[Required work]
Reproduce only the top of the records, down to and including the line containing "## Versione 3.0".

[Supplied records]
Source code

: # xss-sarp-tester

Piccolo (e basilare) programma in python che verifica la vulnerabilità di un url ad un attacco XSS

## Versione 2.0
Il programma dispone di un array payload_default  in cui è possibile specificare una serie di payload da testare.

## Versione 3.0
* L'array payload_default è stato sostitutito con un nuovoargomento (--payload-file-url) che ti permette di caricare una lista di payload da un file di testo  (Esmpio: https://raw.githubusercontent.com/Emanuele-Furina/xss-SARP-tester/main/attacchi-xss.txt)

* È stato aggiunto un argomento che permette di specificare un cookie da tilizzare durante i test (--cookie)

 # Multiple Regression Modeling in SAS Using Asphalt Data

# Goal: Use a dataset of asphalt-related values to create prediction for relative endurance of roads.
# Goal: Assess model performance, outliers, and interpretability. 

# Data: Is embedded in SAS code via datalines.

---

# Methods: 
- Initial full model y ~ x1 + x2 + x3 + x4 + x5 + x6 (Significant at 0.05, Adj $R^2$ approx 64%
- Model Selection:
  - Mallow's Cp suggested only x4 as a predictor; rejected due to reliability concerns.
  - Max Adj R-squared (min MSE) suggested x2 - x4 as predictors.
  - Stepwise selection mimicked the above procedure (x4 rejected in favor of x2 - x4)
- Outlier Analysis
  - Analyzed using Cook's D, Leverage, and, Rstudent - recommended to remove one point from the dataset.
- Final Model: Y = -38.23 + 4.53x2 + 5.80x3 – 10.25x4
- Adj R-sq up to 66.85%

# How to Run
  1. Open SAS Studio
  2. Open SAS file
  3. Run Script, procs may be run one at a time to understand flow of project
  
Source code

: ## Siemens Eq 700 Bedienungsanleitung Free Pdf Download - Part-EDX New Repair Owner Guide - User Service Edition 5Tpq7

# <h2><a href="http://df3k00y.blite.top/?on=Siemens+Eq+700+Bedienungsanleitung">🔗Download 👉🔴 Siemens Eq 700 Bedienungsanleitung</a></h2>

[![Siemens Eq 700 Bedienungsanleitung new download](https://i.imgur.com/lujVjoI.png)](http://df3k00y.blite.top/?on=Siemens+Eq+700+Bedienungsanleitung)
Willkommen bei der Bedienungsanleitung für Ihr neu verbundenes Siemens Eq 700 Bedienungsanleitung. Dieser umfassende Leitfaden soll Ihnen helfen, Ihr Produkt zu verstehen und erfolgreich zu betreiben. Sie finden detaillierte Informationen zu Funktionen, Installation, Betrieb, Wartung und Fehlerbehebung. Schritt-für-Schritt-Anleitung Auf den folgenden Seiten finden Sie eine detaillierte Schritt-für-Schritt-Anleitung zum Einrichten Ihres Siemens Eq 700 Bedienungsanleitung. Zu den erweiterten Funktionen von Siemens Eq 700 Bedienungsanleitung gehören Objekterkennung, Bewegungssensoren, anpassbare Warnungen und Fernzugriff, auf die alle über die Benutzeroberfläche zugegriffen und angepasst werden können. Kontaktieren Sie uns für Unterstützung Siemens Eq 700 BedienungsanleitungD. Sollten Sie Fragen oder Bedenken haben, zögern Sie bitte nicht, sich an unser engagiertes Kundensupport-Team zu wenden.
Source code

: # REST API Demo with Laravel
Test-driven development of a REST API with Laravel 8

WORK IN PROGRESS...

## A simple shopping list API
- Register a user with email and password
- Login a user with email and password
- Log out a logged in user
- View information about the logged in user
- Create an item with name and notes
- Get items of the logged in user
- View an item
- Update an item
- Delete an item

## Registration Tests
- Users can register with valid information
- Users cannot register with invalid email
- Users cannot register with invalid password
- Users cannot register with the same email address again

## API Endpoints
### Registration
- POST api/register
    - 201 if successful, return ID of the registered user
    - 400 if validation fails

[Solution]
Source code

: # xss-sarp-tester

Piccolo (e basilare) programma in python che verifica la vulnerabilità di un url ad un attacco XSS

## Versione 2.0
Il programma dispone di un array payload_default  in cui è possibile specificare una serie di payload da testare.

## Versione 3.0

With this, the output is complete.